Number of bedrooms, number of bathrooms, number of floors
Size of the house, and the lot it resides on
The condition, and grade, of the house - view this as ordinal
Year built, and where appropriate, year renovated
Geographic coordinates

The housing prices themselves are in units of 100,000.

A kernel for a house (20 points)

You should first setup a GP kernel for the housing data.

You may wish to use a squared-exponential kernel, or a dot-product kernel, depending on the attribute. You may also wish to exclude certain attributes that you do not think would be useful. You are free to make appropriate decisions as you see fit.

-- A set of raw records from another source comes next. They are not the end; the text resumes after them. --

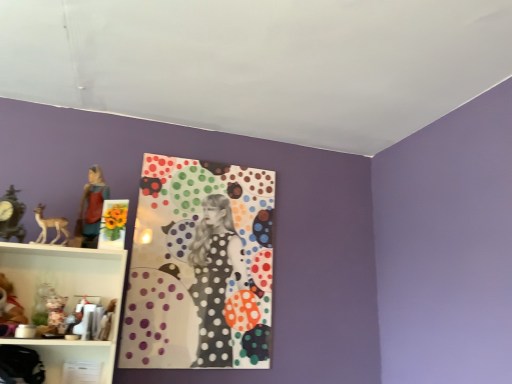
Question: Does matte brown deer at left have a greater height compared to matte black clock at left?

Choices:
 (A) no
 (B) yes

Answer: (A)

Question: From the image's perspective, is matte brown deer at left over matte black clock at left?

Choices:
 (A) yes
 (B) no

Answer: (B)

Question: Are matte brown deer at left and matte black clock at left located far from each other?

Choices:
 (A) no
 (B) yes

Answer: (A)

Question: Considering the relative positions of matte brown deer at left and matte black clock at left in the image provided, is matte brown deer at left to the left of matte black clock at left from the viewer's perspective?

Choices:
 (A) yes
 (B) no

Answer: (B)

Question: From the image's perspective, is matte brown deer at left below matte black clock at left?

Choices:
 (A) yes
 (B) no

Answer: (A)

Question: Is matte brown deer at left outside matte black clock at left?

Choices:
 (A) no
 (B) yes

Answer: (B)

Question: Does polka dot fabric at center have a greater width compared to matte black bag at lower left?

Choices:
 (A) yes
 (B) no

Answer: (B)

Question: Does polka dot fabric at center turn towards matte black bag at lower left?

Choices:
 (A) no
 (B) yes

Answer: (A)

Question: Are polka dot fabric at center and matte black bag at lower left far apart?

Choices:
 (A) no
 (B) yes

Answer: (A)

Question: From the image's perspective, is polka dot fabric at center on matte black bag at lower left?

Choices:
 (A) yes
 (B) no

Answer: (A)

Question: Can matte black bag at lower left be found inside polka dot fabric at center?

Choices:
 (A) yes
 (B) no

Answer: (B)

Question: Considering the relative sizes of polka dot fabric at center and matte black bag at lower left in the image provided, is polka dot fabric at center smaller than matte black bag at lower left?

Choices:
 (A) yes
 (B) no

Answer: (B)

Question: Is matte brown statue at left positioned beyond the bounds of polka dot fabric at center?

Choices:
 (A) no
 (B) yes

Answer: (B)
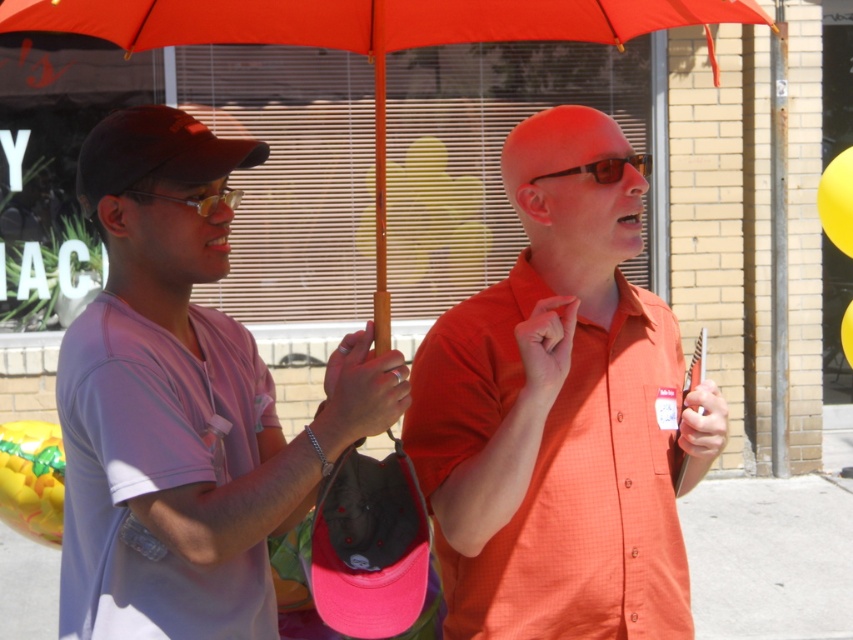
You are a photographer trying to capture a group photo of the orange matte shirt at center and the yellow rubber balloon at lower left. Which object is wider so that you can adjust your camera angle accordingly?

The orange matte shirt at center is wider than the yellow rubber balloon at lower left, so you should adjust your camera angle to focus on the orange matte shirt at center to capture its width properly.

You are a photographer trying to capture a photo of the orange matte shirt at center and the yellow rubber balloon at lower left. Which object should you focus on first if you want to ensure both are in the frame without moving the camera? Explain your reasoning based on their sizes.

The orange matte shirt at center is larger in size than the yellow rubber balloon at lower left. To ensure both are in the frame without moving the camera, focus on the larger object first, which is the orange matte shirt at center, as it requires more space and adjusting the camera settings for it would naturally include the smaller yellow rubber balloon at lower left in the composition.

Critical to the kernel are hyperparameters. For this assignment, you will manually select hyperparameters. You will find that this is likely not easy. The next assignment will directly address this problem. But for now, you should settle on a set of hyperparameters. You may find it easier to select hyperparameters by inspecting the statistics of the individual fields, e.g. mean, standard deviation, min, max.

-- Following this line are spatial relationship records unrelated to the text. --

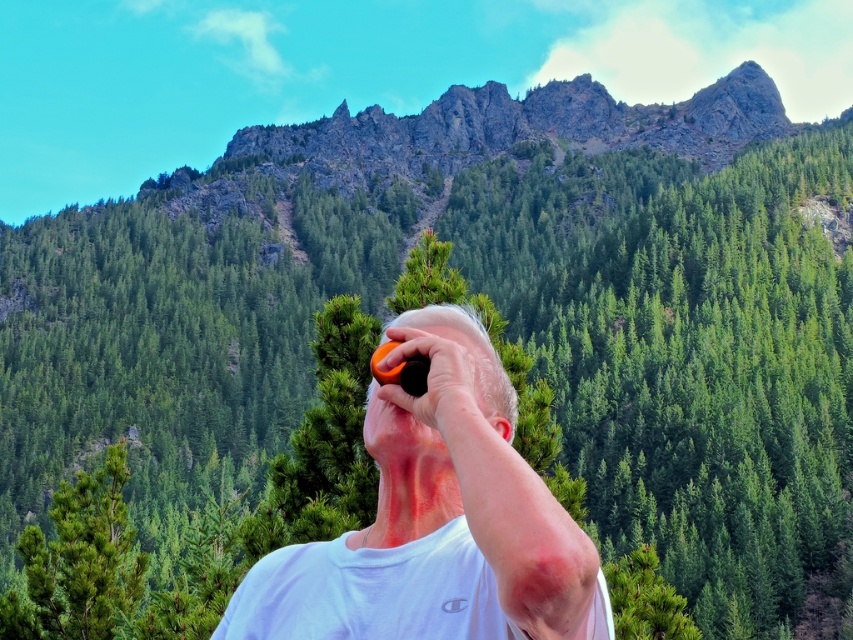
Question: Can you confirm if orange matte camera at center is thinner than orange matte tennis ball at upper center?

Choices:
 (A) yes
 (B) no

Answer: (B)

Question: Can you confirm if orange matte camera at center is positioned above orange matte tennis ball at upper center?

Choices:
 (A) yes
 (B) no

Answer: (B)

Question: Which point is closer to the camera taking this photo?

Choices:
 (A) (397, 348)
 (B) (572, 596)

Answer: (B)

Question: Which point is farther to the camera?

Choices:
 (A) (427, 346)
 (B) (254, 600)

Answer: (B)

Question: Is orange matte camera at center wider than orange matte tennis ball at upper center?

Choices:
 (A) no
 (B) yes

Answer: (B)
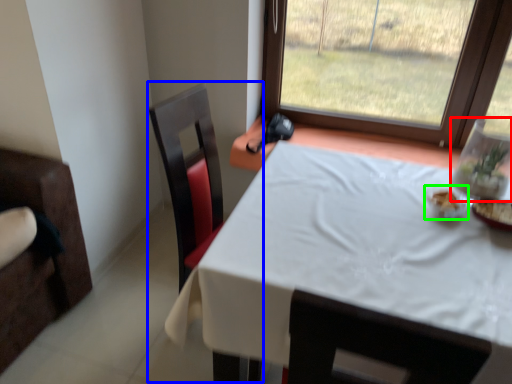
Question: Considering the real-world distances, which object is farthest from glass vase (highlighted by a red box)? swivel chair (highlighted by a blue box) or tableware (highlighted by a green box)?

Choices:
 (A) swivel chair
 (B) tableware

Answer: (A)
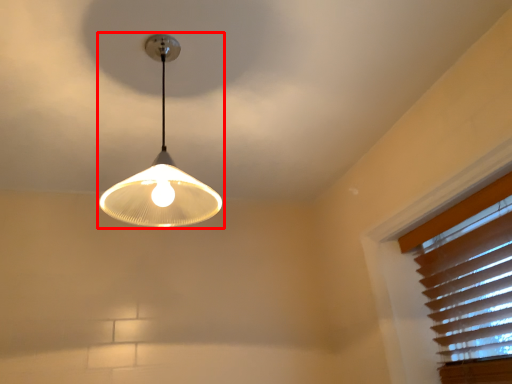
Question: From the image's perspective, what is the correct spatial relationship of lamp (annotated by the red box) in relation to blind?

Choices:
 (A) above
 (B) below

Answer: (A)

Sparse, Variational GP (60 points)

You will implement a sparse GP using the variational approximation, as detailed in Titsias and Hensman et al., and covered in class. This requires the following:

Computing the variational distribution, given a set of inducing variables. For now, you should randomly sample points in the training input to serve as inducing variables.
Computing the log marginal likelihood. This involves (1) the goodness-of-fit term, (2) the model complexity term, and (3) the trace term, unique to the variational approach. Your approach should be scalable with respect to the number of examples in the training data – as in Assignment 3, the Woodbury matrix lemma will be useful here, as well as its closely related counterpart for efficiently computing determinants.
Make predictions.

Analysis (20 points)

For a set of hyperparameters that you have decided on, you should run experiments to see the effect of the sparse GP. Namely, you should put together a written document that covers the following:

How you designed your kernel, and its hyperparameters, justifying your decisions.
Report on, both, the accuracy of the model expressed as root mean squared error (see the test data), as well as the log marginal likelihood, as a function of both:
- The number of input samples. Here, you may wish to vary the number of samples that you take from the input (X_train and y_train).
- The number of inducing variables.

You may wish to report these results in tables, or optionally a heatmap. The choice is up to you, but your analysis should allow us to see the gains in the sparse approach, when we see diminishing returns, as well as the relationship between test error and the marginal likelihood.